Tout est prêt pour le concert, le podium est monté face public, les instruments sont branchés, la batterie trône. Au loin, un texte défile qui nous plonge directement dans le contexte de création de cette nouvelle pièce signée de la chorégraphe sud-africaine Robyn Orlin : celui de la vie des habitants d’Okiep, descendants des Nama et des esclaves, héritiers d’un paysage de misère laissé par plus d’un siècle d’exploitation minière. Aujourd’hui, le cuivre n’étincelle plus, et les « coloured », comme on les nomme ici car « pas assez noirs » ni « tout à fait blancs », portent leurs métissages dans mille histoires de vies assurément pauvres. C’est justement par la couleur que Robyn Orlin a choisi de faire passer son message. Les tissus chatoyants de manquent pas, de même que les kaléidoscopes arc-en-ciel projetés en fond de scène, en écho aux corps qui préfèrent le rire et la fête. Si la musique du tandem uKhoiKhoi accompagne la pièce tout du long, les danseurs et danseuses du Garage Dance Ensemble – leur studio de répétition à Okiep est l’ancien garage d’une maison – prennent bien toute la place et s’emparent du devant de la scène dans une énergie vitale joyeuse que différentes touches viendront nuancer.
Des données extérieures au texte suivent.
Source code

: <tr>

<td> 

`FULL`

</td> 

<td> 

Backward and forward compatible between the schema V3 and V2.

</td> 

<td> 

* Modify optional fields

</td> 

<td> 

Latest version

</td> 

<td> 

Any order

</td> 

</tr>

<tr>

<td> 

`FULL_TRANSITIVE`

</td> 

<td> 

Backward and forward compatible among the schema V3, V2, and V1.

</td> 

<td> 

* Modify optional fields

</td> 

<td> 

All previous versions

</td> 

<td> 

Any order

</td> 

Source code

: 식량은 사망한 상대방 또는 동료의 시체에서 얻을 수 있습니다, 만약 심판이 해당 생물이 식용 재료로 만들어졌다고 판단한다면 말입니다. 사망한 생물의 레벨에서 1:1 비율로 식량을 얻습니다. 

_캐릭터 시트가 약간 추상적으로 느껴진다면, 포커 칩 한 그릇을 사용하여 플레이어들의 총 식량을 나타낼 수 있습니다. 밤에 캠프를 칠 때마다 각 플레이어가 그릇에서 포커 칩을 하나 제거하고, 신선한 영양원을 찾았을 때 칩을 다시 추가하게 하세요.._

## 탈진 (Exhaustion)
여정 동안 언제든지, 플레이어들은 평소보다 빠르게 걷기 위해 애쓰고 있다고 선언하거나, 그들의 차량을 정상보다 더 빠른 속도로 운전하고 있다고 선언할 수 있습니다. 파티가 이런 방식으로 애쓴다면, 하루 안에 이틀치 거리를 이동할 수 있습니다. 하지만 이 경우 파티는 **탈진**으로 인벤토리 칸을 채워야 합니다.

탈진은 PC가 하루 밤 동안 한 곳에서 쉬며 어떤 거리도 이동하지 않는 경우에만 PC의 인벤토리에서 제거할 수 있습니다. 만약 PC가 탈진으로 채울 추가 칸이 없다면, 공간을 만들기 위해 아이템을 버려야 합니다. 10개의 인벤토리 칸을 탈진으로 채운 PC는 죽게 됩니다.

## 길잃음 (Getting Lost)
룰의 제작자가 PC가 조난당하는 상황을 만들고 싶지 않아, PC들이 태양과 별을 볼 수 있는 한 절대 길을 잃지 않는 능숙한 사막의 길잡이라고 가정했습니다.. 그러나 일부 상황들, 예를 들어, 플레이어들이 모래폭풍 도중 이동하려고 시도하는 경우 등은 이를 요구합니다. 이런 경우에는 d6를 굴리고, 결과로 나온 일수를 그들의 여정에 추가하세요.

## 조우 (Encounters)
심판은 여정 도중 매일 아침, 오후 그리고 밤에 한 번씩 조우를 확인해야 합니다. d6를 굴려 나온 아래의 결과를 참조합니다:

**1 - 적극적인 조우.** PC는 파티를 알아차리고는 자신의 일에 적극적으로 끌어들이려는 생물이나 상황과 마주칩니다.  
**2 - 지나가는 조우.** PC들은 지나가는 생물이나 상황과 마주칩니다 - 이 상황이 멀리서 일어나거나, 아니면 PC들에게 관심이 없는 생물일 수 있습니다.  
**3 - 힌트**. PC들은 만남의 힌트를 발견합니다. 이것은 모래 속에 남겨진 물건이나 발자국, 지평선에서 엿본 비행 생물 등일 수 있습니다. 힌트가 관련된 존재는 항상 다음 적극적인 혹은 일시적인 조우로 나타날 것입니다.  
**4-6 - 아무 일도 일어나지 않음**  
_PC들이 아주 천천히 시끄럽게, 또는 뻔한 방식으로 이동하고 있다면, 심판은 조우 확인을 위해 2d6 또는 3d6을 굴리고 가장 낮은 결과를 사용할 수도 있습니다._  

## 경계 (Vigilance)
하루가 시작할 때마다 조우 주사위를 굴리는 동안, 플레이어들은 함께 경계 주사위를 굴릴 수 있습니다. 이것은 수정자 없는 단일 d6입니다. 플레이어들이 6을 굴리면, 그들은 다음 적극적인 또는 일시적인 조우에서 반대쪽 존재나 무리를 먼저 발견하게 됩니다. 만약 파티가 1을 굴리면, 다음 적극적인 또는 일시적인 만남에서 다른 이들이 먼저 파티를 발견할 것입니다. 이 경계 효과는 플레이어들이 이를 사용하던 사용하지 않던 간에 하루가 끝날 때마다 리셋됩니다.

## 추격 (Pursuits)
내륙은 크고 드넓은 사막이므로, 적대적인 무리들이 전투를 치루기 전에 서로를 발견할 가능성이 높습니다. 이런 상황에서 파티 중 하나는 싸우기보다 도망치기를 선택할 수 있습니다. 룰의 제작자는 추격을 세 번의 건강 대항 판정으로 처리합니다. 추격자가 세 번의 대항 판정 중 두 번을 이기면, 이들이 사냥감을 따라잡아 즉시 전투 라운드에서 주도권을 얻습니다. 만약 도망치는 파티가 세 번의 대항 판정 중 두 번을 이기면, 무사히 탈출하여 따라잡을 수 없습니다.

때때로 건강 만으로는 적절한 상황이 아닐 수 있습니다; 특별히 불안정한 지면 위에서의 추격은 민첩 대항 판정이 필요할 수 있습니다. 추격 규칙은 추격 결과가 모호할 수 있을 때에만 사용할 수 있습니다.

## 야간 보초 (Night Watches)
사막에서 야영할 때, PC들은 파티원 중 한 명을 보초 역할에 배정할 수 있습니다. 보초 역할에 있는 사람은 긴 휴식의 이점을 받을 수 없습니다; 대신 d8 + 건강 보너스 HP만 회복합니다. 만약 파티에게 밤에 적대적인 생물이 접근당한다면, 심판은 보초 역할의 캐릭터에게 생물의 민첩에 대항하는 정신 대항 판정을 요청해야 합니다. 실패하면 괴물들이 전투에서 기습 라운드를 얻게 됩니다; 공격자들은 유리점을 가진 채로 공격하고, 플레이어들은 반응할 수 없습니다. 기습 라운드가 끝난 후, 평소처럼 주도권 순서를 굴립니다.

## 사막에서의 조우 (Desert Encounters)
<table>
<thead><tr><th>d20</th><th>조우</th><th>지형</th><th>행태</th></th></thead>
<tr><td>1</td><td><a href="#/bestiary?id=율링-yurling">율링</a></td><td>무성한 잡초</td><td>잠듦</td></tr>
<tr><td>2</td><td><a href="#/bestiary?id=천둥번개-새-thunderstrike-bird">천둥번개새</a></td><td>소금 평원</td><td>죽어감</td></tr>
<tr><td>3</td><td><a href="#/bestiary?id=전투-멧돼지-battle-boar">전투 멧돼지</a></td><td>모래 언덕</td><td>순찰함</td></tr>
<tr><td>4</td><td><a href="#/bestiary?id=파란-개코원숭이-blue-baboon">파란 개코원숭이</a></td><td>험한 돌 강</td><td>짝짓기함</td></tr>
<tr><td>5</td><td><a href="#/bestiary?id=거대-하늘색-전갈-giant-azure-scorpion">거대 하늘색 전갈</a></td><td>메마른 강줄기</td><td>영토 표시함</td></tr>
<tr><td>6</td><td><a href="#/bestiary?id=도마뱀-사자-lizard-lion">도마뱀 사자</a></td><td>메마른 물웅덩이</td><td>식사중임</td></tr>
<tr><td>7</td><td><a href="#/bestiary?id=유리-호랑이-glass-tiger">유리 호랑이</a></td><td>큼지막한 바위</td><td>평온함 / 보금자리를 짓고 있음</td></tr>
Musique et danse au cœur d’une réalité sociale
D’une simple corde, ils tracent au sol la calligraphie d’un cheminement tout en rondeur qui se tend si l’on avance. Blagueurs dès qu’il s’agit de prendre la parole (le coup du micro qui ne marche pas !), ils égrènent ensuite les mots de leur réalité, entre pain frit, alcool bon marché, chômage, déchets, cabanes… Le tissu, comme autant de pétales de fleurs chatoyantes qui entourent, protègent et embellissent le corps des danseuses et danseurs, est prétexte à des manipulations, à autant de déshabillages que de rhabillages. On passe d’un solo de tissu stretch en forme de Lamentation très grahamienne, à une scène de viol et de rapt que viendra consoler une figure centrale de femme et recouvrir une robe en lamé rose argenté. Derrière la musique chaloupée, la danse de serpent, ou la valse lente qui se transforme en chenille collective, Robyn Orlin n’exclut pas la violence, les discriminations, le sordide. Mais son parti pris, unanimement partagé par les artistes sur scène, sait jouer de ses couleurs saturées, de ses teintes irisées et de ses arcs-en-ciel militants pour déployer au public un nuancier que chaque danse vient raviver.
Nathalie Yokel
Les 27 et 28 novembre à 20h30, le 29 à 19h30, le 30 à 17h.
Tél : 01 53 65 30 00. Spectacle vu au Festival Montpellier Danse 2024.